パケットキャプチャーについてはcapを利用してます。nodeでもパケットキャプチャー出来るんだ!と見つけた瞬間これでやってしまいました。結局Mac/Linux環境ではtcpdumpにroot権限が必要なため、electronとプロセスを分ける方が望ましいです。今回はsudo-promptを利用して、直接nodeを実行しています。
const AsyncLock = require('async-lock'); const Cap = require('cap').Cap; const decoders = require('cap').decoders; const PROTOCOL = decoders.PROTOCOL; const c = new Cap(); const filter = ""; const bufSize = 10 * 1024 * 1024; const buffer = Buffer.alloc(65535); const linkType = c.open(device.name, filter, bufSize, buffer); c.setMinBytes && c.setMinBytes(0); // UDP/TCP問わず、port毎にネットワークトラフィックを記録していきます const lock = new AsyncLock({ timeout: 1000 }); let portTraffics = {}; c.on('packet', (nbytes, _) => { if (linkType === 'ETHERNET') { const eth = decoders.Ethernet(buffer); const internet = eth.info.type === PROTOCOL.ETHERNET.IPV4 ? decoders.IPV4(buffer, eth.offset) : eth.info.type === PROTOCOL.ETHERNET.IPV6 ? decoders.IPV6(buffer, eth.offset) : null; if (internet === null) { return; } const saddr = internet.info.srcaddr; const daddr = internet.info.dstaddr; if (saddr !== ipAddr && daddr !== ipAddr) { return; } const trans = internet.info.protocol === PROTOCOL.IP.TCP ? decoders.TCP(buffer, internet.offset) : internet.info.protocol === PROTOCOL.IP.UDP ? decoders.UDP(buffer, internet.offset) : null; if (trans === null) { return; } const sport = trans.info.srcport; const dport = trans.info.dstport; lock.acquire("portTraffics", () => { if (saddr === ipAddr) { portTraffics[sport] = portTraffics[sport] ? portTraffics[sport] + nbytes : nbytes; } else { portTraffics[dport] = portTraffics[dport] ? portTraffics[dport] + nbytes : nbytes; } }); } });
今後の課題: そもそも与えられる情報は本当なのか?
実用化を踏まえたうえで考えなければならない大きな問題として、「与えられる情報は本当か否か考える必要がある」というものがあります。

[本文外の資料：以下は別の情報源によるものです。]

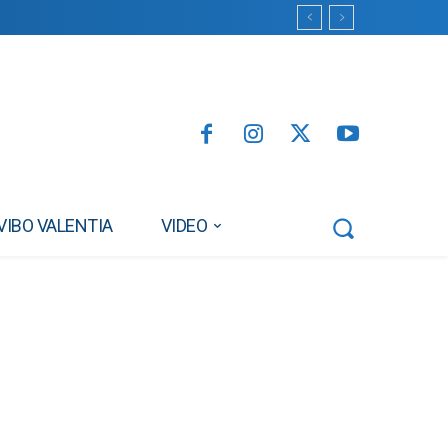
VIBO VALENTIA
VIDEO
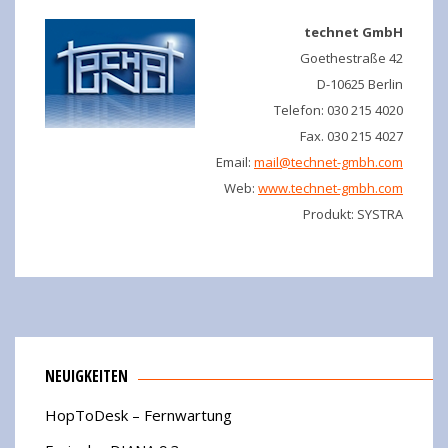
technet GmbH
Goethestraße 42
D-10625 Berlin
Telefon: 030 215 4020
Fax. 030 215 4027
Email:
mail@technet-gmbh.com
Web:
www.technet-gmbh.com
Produkt: SYSTRA
NEUIGKEITEN
HopToDesk – Fernwartung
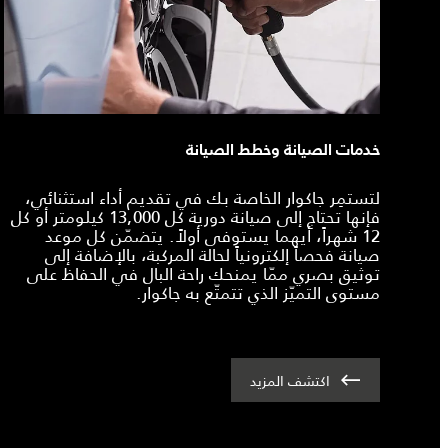
خدمات الصيانة وخطط الصيانة
لتستمِر جاكوار الخاصة بك في تقديم أداء استثنائي،
فإنها تحتاج إلى صيانة دورية كل 13,000 كيلومتر أو كل
12 شهراً، أيهما يستوفى أولاً. يتضمّن كل موعد
صيانة فحصاً إلكترونياً لحالة المركبة، بالإضافة إلى
توثيق بصري ممّا يمنحك راحة البال في الحفاظ على
مستوى التميّز الذي تتمتّع به جاكوار.
اكتشف المزيد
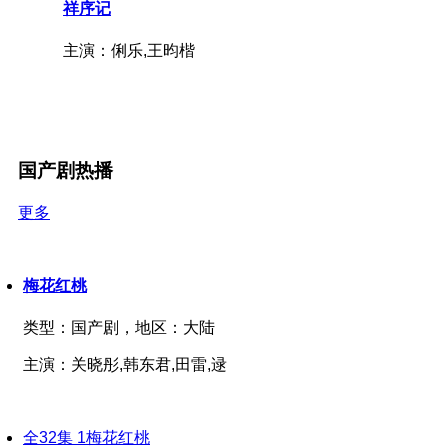
祥序记
主演：俐乐,王昀楷
国产剧热播
更多
梅花红桃
类型：
国产剧，
地区：
大陆
主演：
关晓彤,韩东君,田雷,逯
全32集
1
梅花红桃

例えばWebカメラだと「監督から見ると普通に受験しているように見える。ただし、実際には前日に撮影した動画をカメラとして流し込んでいる」みたいなことがありえます。こうするだけで持ち込みや別端末を利用したカンニングが可能になるわけです。
また、このソフトがVMにインストールされた場合どうなるでしょうか。当然VMの外部へのアクセスは基本的には出来ません。そのため、ホスト側で自由にカンニングが出来てしまうため、自身がVMにインストールされていないかどうか調べる必要があります。

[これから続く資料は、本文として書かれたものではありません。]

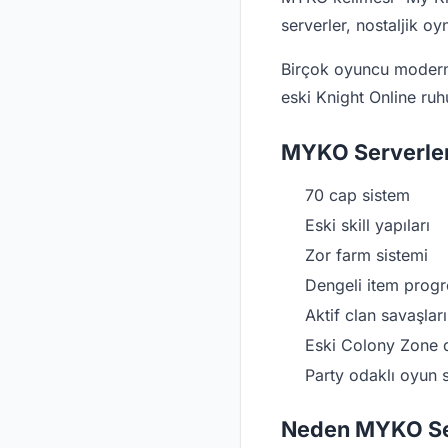
serverler, nostaljik o
Birçok oyuncu modern 
eski Knight Online ruh
MYKO Serverleri
70 cap sistem
Eski skill yapıları
Zor farm sistemi
Dengeli item progr
Aktif clan savaşları
Eski Colony Zone 
Party odaklı oyun 
Neden MYKO Ser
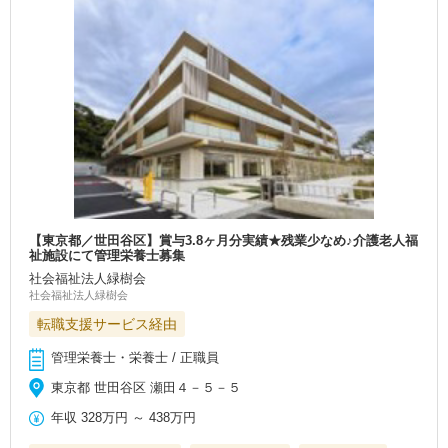
【東京都／世田谷区】賞与3.8ヶ月分実績★残業少なめ♪介護老人福
祉施設にて管理栄養士募集
社会福祉法人緑樹会
社会福祉法人緑樹会
転職支援サービス経由
管理栄養士・栄養士 / 正職員
東京都 世田谷区 瀬田４－５－５
年収
328万円
～
438万円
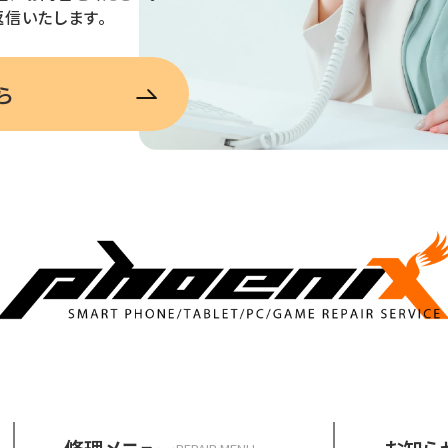
信いたします。
ら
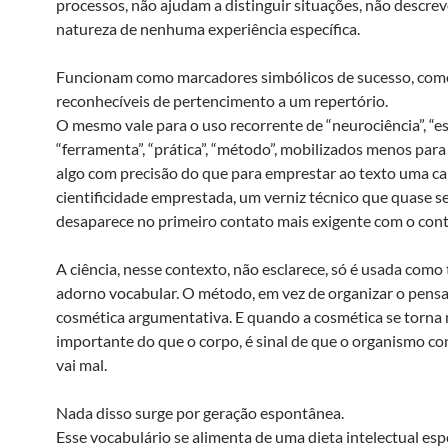
processos, não ajudam a distinguir situações, não descre
natureza de nenhuma experiência específica.
Funcionam como marcadores simbólicos de sucesso, como
reconhecíveis de pertencimento a um repertório.
O mesmo vale para o uso recorrente de “neurociência”, “es
“ferramenta”, “prática”, “método”, mobilizados menos par
algo com precisão do que para emprestar ao texto uma c
cientificidade emprestada, um verniz técnico que quase 
desaparece no primeiro contato mais exigente com o con
A ciência, nesse contexto, não esclarece, só é usada como 
adorno vocabular. O método, em vez de organizar o pensa
cosmética argumentativa. E quando a cosmética se torna
importante do que o corpo, é sinal de que o organismo con
vai mal.
Nada disso surge por geração espontânea.
Esse vocabulário se alimenta de uma dieta intelectual espe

デバイス情報やキーロガー、パケットキャプチャーについても同様で、OS側の処理に割り込むことで騙すことが出来そうです。例えばパケットキャプチャーについては、優先度がどうなるか不明ですが、BPFを用いてtcpdumpよりも前にパケットデータを取り出して、tcpdumpにデータを渡さない(DROPすれば出来る?)、みたいなことが出来れば理論上は検証を騙せる可能性があります。この辺あまり詳しくないですが。
ただ、共通点としてこれらのことには行った痕跡が存在します。例えば疑似カメラなら「カメラの詳細情報を調べると実在しないものである」であったり、VMなら「MACアドレス等ハードウェア情報がVM固有のものである」等。このような手法についても考察と対策を深め、同時に新しく想定される手法を考えていく必要があります。